6. Data Compression & Payload Strategy

Given the drastic cost difference between satellite and terrestrial networks, the application logic will feature dynamic payload optimization. * NTN (Satellite) Mode: When out of cellular range, the system will compress the daily summary of 500 cows into highly optimized bitmaps and minimal binary structs. No raw strings or JSON will be transmitted. * Terrestrial Mode (LTE/NB-IoT): When the herd is within range of a cheap terrestrial network (e.g., near farm HQ), the system will switch to sending the full, uncompressed data logs.

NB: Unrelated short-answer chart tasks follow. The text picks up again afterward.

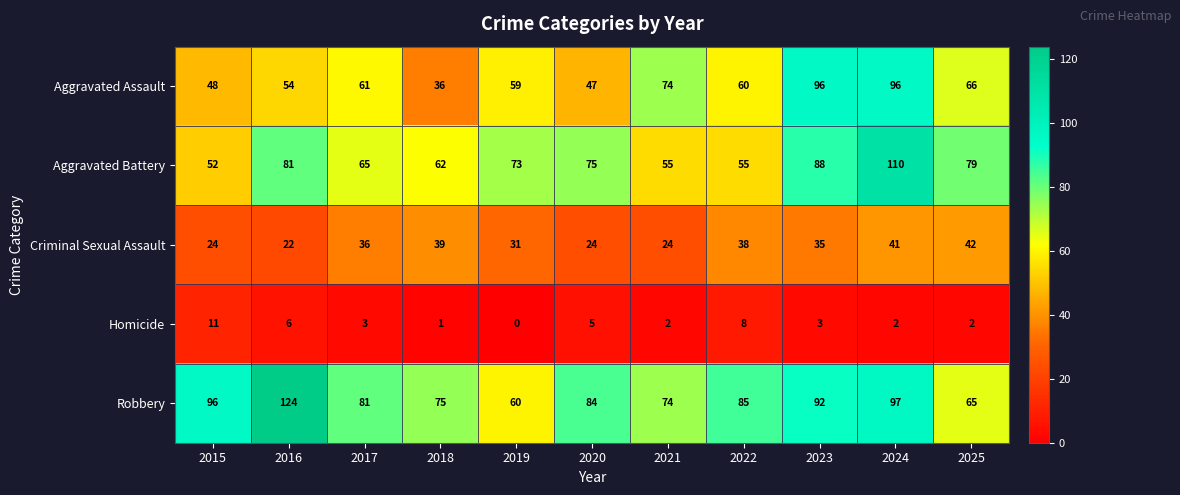

What is the difference between the Criminal Sexual Assault values at 2023 and 2018?

4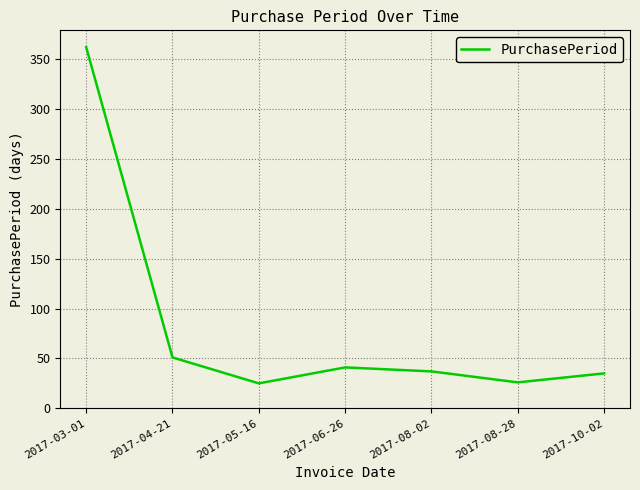

How many lines are shown in the chart?

1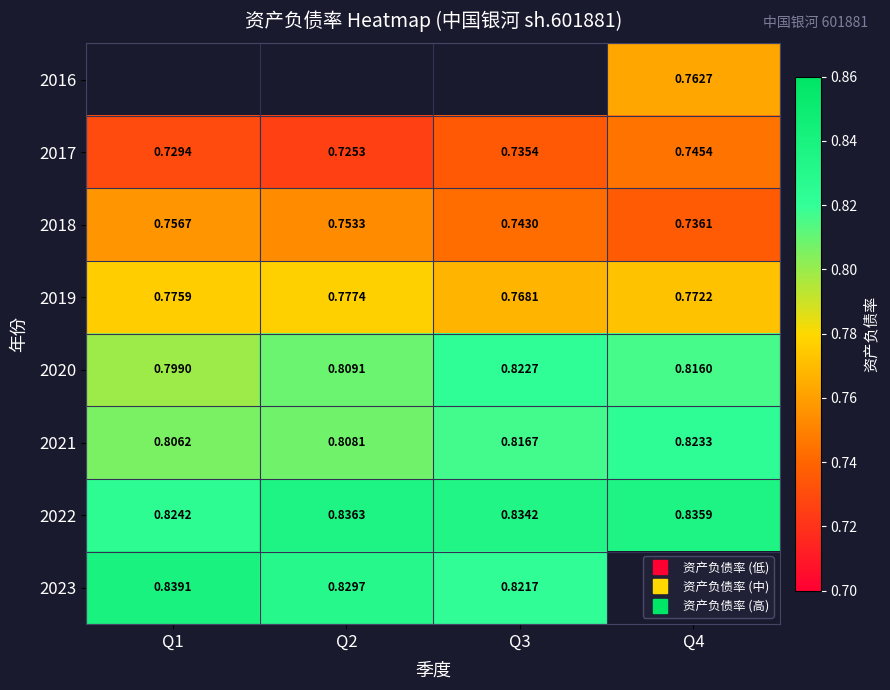

What is the lowest value of the 2022 series?

0.8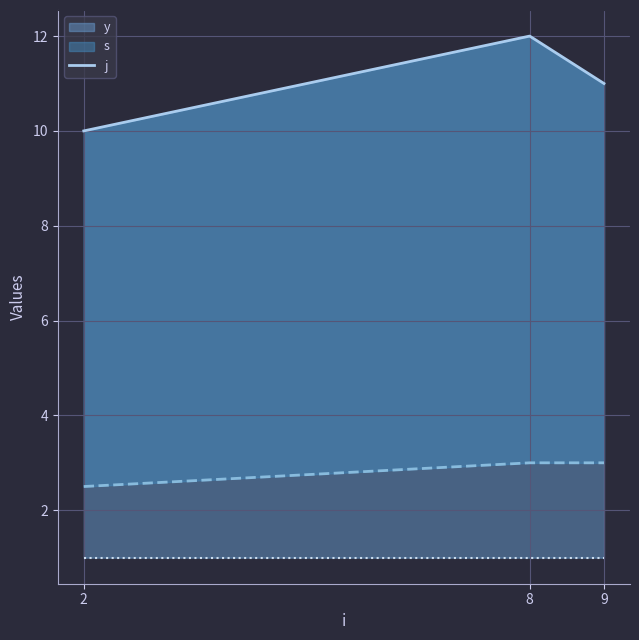

What is the change in value from 8 to 9?

-1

7. Edge Algorithms & TinyML

The specific algorithms used to detect estrus, disease, or predatory panic are not fixed. They will evolve continuously based on real-world usage patterns and feedback from ranchers. * Requirement: The most critical aspect of the Edge Processing layer is the ability to execute arbitrary algorithms that can be seamlessly updated over the air (FOTA) over time. * TinyML: Deploying pre-trained TinyML models (e.g., via Edge Impulse) directly onto the Zephyr RTOS is a primary target for classifying complex accelerometer patterns without cloud intervention.

8. Summary for Hardware Partners

When proposing hardware architectures, ODM/OEM partners should target: 1. Processor: A capable MCU with FPU/DSP instruction sets and native Zephyr RTOS support, optimized for low-power operations. 2. Memory: 8-16 MB External SPI NOR Flash. 3. Concurrency: Hardware and MAC capability to manage up to 500 concurrent LoRa/Sub-GHz endpoints.